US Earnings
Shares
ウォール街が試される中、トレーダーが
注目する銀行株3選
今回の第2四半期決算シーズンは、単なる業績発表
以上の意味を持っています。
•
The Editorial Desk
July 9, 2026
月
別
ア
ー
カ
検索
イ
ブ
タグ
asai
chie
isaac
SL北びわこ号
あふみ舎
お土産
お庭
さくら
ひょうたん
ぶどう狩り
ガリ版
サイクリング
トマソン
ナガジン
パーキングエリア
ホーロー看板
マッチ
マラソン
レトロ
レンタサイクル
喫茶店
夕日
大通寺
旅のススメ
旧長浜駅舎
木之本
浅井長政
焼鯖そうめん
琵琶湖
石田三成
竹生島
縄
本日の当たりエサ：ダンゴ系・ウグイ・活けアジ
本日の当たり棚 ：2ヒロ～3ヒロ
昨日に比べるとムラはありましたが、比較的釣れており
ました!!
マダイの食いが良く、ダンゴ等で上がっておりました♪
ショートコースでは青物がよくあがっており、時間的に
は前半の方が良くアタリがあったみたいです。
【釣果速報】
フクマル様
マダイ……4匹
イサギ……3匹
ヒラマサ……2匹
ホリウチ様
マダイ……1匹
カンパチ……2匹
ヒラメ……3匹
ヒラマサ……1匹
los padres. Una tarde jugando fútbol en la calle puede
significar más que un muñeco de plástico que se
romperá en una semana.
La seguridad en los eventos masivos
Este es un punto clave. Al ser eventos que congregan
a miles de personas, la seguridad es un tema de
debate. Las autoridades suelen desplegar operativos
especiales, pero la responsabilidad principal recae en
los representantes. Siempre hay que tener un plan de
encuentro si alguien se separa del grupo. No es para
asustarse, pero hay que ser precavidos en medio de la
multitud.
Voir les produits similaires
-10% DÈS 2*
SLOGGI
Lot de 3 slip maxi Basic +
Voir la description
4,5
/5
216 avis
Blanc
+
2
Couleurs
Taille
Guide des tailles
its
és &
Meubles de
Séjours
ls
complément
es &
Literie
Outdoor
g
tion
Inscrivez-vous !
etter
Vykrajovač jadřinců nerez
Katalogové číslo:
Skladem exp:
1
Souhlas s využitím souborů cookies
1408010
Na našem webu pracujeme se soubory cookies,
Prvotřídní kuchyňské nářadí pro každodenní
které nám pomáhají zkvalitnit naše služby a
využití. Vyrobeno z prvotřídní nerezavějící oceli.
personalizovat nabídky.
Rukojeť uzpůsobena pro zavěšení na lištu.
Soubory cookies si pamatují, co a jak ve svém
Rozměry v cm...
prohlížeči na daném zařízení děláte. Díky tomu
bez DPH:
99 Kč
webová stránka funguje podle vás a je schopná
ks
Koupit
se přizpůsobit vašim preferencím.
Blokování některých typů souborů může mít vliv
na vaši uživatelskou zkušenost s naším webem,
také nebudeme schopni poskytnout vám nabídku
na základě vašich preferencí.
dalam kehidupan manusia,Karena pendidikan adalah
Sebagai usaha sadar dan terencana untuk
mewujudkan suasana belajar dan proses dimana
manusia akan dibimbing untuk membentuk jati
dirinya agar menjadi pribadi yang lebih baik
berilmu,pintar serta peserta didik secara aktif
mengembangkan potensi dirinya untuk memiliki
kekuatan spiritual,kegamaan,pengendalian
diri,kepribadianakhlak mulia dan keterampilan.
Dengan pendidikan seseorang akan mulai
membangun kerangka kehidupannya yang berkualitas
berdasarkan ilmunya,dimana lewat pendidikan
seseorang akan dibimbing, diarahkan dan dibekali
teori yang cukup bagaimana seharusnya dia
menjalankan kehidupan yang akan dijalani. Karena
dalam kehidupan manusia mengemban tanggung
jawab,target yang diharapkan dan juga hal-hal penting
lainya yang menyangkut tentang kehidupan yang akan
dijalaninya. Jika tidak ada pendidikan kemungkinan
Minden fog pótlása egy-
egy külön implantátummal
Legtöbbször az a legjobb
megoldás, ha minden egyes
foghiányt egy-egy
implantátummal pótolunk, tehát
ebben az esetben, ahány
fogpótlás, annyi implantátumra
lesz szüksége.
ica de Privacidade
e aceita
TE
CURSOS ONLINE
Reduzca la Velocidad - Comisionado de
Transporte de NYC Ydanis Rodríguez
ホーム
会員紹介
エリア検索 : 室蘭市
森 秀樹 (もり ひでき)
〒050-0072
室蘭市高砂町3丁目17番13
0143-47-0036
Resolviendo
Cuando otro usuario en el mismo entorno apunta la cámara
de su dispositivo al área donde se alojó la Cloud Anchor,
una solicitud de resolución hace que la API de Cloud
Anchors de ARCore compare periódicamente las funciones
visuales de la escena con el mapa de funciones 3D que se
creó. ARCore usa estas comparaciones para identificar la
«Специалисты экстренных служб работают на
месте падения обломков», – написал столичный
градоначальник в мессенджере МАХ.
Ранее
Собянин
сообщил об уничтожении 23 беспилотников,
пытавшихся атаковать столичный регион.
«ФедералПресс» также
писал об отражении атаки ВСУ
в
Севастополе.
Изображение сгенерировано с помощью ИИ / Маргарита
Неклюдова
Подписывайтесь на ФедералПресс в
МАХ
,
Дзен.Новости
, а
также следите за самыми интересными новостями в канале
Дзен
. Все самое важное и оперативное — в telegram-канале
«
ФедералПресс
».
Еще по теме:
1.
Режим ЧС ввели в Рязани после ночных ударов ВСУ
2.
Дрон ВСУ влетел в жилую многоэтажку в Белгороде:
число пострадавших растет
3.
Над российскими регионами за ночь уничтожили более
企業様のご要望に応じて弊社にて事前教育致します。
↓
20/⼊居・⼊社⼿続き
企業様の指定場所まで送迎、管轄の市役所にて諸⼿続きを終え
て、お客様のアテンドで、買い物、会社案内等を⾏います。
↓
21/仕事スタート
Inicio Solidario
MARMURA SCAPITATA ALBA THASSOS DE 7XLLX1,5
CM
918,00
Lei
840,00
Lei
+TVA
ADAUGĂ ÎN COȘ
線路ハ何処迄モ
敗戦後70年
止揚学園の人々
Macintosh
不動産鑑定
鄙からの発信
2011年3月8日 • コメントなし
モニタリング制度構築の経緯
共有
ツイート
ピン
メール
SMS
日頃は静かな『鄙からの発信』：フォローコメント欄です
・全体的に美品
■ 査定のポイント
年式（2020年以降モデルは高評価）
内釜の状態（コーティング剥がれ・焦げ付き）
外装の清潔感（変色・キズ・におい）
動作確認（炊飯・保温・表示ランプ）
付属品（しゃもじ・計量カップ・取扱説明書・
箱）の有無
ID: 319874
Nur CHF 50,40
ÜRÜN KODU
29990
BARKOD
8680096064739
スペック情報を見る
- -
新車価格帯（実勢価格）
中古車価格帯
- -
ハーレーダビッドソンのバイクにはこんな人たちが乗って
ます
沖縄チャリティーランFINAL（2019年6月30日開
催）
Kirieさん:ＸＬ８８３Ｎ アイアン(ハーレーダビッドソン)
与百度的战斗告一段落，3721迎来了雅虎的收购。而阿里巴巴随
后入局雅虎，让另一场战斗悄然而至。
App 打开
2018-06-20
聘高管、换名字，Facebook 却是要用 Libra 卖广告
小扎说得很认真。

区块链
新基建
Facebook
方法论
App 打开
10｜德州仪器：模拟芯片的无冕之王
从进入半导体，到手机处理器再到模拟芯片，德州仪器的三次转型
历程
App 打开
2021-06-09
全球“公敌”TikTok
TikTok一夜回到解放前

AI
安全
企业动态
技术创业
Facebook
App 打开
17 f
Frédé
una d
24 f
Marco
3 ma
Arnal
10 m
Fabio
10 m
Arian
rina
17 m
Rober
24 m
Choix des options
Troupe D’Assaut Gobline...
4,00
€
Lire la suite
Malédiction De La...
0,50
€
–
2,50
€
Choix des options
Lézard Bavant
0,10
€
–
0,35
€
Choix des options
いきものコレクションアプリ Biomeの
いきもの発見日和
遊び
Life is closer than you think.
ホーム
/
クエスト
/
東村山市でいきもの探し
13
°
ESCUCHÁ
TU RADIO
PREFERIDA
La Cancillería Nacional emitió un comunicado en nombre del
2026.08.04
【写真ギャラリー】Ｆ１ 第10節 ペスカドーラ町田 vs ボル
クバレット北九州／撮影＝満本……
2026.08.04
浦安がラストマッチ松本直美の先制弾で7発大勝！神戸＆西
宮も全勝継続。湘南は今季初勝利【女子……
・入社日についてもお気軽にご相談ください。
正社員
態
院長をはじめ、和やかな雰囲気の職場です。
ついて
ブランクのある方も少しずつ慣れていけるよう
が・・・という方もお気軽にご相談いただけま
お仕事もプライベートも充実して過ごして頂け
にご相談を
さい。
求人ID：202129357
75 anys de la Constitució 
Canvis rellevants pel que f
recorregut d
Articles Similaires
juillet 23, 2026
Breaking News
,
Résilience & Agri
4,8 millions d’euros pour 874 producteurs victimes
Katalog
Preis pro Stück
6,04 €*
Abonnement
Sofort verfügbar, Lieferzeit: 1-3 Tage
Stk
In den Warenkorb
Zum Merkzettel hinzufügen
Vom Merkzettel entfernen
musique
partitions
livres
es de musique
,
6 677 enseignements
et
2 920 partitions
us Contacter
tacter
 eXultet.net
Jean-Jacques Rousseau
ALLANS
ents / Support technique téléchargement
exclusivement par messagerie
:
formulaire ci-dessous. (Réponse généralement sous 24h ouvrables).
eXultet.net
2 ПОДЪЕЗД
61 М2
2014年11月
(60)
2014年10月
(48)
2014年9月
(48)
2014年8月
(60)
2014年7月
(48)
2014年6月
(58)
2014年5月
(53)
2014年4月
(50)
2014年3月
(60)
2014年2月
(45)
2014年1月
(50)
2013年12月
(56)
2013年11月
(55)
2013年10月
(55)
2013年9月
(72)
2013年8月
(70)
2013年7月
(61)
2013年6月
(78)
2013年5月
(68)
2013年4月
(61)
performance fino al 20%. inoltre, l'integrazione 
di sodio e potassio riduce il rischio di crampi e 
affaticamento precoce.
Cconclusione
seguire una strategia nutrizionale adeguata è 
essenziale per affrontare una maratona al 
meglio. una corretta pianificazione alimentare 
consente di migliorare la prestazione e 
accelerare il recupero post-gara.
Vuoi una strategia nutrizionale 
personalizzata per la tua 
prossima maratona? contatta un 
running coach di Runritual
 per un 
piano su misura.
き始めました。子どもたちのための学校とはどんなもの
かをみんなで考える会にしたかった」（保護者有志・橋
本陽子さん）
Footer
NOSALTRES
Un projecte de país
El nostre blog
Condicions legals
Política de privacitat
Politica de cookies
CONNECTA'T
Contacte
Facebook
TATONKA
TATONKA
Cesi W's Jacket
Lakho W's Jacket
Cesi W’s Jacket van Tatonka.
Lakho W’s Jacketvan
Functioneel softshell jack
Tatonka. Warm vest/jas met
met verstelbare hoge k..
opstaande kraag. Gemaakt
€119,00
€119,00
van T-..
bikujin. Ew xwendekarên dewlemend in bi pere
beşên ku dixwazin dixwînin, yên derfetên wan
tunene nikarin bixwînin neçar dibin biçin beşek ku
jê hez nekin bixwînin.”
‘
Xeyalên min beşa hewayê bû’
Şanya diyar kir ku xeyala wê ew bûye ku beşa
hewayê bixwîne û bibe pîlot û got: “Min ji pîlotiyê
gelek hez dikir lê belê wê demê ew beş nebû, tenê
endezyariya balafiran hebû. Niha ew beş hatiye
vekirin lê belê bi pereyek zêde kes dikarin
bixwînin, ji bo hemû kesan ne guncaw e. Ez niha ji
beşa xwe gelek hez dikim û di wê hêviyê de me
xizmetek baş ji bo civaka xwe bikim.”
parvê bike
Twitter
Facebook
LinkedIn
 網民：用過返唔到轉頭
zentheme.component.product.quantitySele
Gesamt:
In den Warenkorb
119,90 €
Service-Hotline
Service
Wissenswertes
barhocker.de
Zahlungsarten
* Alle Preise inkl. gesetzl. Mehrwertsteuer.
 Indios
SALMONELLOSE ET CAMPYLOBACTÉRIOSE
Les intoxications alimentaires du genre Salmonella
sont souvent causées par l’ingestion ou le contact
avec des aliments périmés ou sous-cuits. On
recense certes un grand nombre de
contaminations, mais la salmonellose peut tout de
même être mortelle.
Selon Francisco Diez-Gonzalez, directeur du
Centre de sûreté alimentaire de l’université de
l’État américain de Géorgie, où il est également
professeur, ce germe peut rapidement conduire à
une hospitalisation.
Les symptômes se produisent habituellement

#### [Activity]
If a line in the entries holds the string "Cloud", copy it.

#### [Output of the task]
de su dispositivo al área donde se alojó la Cloud Anchor,
una solicitud de resolución hace que la API de Cloud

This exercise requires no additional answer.